Wed 11 Jun 2014 | 09:36
England breaking All Black myth
Wed 11 Jun 2014 | 09:36
England breaking All Black mythSHARE
The All Blacks reputation as the Invincibles of world rugby has been severely tested by England in their last few meetings.
After amassing 15 consecutive Test victories, the All Blacks came very close to stumbling in their 20-15 victory over the English on the weekend.
It was Stuart Lancaster's men who were the last team to dish out defeat to the New Zealanders in December 2012.
England prop Joe Marler admits to once being duped by the All Blacks myth, but it was the agony of coming so close that has exposed the their vulnerability for him.
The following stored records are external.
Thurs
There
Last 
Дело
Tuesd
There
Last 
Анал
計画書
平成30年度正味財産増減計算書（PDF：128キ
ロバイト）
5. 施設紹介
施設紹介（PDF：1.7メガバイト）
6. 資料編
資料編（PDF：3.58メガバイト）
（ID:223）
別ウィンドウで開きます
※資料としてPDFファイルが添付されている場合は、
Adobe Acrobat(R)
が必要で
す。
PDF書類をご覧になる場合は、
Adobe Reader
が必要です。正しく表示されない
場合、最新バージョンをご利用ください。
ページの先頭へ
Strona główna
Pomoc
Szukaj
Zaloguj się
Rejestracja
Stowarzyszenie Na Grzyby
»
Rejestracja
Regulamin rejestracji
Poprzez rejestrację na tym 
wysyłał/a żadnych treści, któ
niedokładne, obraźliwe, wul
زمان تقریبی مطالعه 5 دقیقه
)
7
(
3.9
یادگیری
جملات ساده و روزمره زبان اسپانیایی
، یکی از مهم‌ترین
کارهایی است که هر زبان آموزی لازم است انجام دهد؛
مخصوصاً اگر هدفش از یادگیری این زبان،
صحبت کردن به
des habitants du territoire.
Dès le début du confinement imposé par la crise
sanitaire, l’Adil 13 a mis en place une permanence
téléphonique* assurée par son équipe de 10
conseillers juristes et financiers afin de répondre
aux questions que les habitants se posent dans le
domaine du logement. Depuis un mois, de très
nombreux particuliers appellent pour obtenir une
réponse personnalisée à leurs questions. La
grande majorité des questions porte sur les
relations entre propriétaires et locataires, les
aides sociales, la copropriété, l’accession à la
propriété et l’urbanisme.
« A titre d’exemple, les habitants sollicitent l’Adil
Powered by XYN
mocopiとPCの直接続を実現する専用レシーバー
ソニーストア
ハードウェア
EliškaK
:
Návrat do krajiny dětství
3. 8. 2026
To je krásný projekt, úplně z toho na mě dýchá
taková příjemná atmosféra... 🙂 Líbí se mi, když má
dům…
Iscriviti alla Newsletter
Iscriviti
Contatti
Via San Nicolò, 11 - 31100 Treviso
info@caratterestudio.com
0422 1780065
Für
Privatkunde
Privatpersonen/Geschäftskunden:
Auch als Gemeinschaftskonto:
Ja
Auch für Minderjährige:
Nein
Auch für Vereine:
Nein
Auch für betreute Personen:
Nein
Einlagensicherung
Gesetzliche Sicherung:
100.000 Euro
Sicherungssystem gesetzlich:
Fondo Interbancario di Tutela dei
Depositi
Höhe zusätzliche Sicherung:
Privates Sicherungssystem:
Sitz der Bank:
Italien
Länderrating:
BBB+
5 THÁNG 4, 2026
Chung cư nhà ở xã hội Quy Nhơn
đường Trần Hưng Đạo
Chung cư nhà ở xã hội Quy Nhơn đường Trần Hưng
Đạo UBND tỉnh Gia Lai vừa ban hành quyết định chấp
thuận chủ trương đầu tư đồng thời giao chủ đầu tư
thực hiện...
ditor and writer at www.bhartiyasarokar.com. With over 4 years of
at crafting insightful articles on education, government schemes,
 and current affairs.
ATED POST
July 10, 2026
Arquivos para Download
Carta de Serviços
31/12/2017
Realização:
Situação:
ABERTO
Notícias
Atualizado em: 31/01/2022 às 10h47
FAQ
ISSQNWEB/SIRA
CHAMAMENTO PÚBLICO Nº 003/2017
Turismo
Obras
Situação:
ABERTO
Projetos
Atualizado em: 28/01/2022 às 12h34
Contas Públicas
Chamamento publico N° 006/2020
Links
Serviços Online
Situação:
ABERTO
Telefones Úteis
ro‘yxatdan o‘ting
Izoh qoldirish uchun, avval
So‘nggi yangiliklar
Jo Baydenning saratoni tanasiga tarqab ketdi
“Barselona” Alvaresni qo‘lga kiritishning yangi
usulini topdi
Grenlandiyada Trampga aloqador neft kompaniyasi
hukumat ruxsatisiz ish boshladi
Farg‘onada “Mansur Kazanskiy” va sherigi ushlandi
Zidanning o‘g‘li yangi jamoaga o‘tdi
Lancaster's tourists outplayed their opponents for much of the weekends game until the final minutes when Conrad Smith was able to take advantage of a quick-tap penalty and score the match-winning try.
Marler now insists England will attempt to level the series knowing that the World Cup holders can be toppled.
"From a personal point of view I probably had the idea in my head that they're invincible," the loosehead told a press conference in New Zealand.
"I've always looked on the All Blacks as year-on-year the best team in the world.
"When you break it down and look at them as individuals and collectively, there are 15 blokes on a field trying to do the same as you.
"We went into the game at Eden Park having spent the build-up trying to get rid of this All Black myth or aura of how they are invincible.
"We respect them as a team, know they have several world-class players and know they are world champions.
"But Saturday helped us even further. Now we can go toe-to-toe with these guys and if we want to win we need to go that extra step."
England's approach to the game has been labeled as one that deliberately slowed things down in a bid to reduce the tempo of the match and disrupt the New Zealanders.
Local media claimed these tactics were being employed due to England's inferior conditioning, However Marler regards the claim as "nonsense".
"We want to play at a high tempo and we showed that in the Six Nations when we took France, Ireland and Wales on at that sort of game," he said.
"Of course they've come out and said we slow the game down. I didn't see them running to any of the scrums or line-outs quicker than us. It's not a tactic of ours to slow the game down.
"As a spectator or a neutral you'd probably look at it and say it wasn't a great game to watch because there were a lot of dropped balls and set-pieces.
"That's why the game was slow. It's nonsense."